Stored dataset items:
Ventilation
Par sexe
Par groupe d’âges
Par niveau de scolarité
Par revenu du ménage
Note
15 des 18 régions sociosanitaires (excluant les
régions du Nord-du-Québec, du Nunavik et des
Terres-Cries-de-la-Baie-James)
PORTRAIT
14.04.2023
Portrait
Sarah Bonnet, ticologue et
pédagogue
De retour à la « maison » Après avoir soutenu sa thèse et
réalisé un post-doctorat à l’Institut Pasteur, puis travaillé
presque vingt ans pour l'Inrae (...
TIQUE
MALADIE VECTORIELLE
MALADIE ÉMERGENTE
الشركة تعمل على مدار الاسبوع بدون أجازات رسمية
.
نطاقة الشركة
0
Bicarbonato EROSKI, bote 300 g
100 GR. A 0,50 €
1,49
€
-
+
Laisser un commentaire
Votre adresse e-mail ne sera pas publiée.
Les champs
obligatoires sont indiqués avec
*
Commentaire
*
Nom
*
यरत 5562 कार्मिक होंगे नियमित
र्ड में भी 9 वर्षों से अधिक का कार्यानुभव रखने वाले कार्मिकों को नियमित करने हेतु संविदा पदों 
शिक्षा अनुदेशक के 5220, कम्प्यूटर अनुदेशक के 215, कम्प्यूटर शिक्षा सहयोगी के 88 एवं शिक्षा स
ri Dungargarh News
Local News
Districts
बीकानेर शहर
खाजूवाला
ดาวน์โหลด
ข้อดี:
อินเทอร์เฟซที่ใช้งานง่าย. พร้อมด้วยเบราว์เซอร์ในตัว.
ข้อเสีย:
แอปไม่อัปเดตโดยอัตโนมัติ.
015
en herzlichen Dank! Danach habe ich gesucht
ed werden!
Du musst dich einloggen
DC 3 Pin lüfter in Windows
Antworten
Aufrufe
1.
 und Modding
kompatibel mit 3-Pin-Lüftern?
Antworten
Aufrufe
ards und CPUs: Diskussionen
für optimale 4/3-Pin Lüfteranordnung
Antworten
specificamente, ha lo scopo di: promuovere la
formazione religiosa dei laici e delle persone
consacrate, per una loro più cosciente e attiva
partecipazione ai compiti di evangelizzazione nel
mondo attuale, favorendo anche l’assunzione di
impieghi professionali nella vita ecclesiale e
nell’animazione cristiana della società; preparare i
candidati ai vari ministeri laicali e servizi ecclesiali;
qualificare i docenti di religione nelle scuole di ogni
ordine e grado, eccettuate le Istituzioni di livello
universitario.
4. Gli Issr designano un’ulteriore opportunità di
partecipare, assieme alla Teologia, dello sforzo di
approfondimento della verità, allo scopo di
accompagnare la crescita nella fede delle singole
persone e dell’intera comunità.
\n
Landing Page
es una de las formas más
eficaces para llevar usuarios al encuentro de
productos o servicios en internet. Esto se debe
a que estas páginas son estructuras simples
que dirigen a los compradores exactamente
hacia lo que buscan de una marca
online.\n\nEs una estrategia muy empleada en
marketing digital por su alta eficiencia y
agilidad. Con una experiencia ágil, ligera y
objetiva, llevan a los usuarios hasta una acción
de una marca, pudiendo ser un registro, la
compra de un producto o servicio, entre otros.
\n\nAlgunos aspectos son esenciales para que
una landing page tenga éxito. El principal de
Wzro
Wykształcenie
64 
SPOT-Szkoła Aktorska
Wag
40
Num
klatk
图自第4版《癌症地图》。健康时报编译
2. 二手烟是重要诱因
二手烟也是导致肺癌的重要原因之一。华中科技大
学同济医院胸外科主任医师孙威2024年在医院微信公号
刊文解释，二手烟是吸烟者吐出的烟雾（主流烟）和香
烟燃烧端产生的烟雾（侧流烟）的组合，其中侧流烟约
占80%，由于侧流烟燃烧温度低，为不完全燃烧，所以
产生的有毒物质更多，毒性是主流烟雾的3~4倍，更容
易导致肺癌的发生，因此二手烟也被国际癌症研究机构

**Goal of the exercise**
Look above for the line with "accompagnare la crescita"; retype exactly that line, every line after it up to the line with "agilidad. Con una experiencia ágil, ligera y", and that line too, nothing else.

**Task answer**
accompagnare la crescita nella fede delle singole
persone e dell’intera comunità.
\n
Landing Page
es una de las formas más
eficaces para llevar usuarios al encuentro de
productos o servicios en internet. Esto se debe
a que estas páginas son estructuras simples
que dirigen a los compradores exactamente
hacia lo que buscan de una marca
online.\n\nEs una estrategia muy empleada en
marketing digital por su alta eficiencia y
agilidad. Con una experiencia ágil, ligera y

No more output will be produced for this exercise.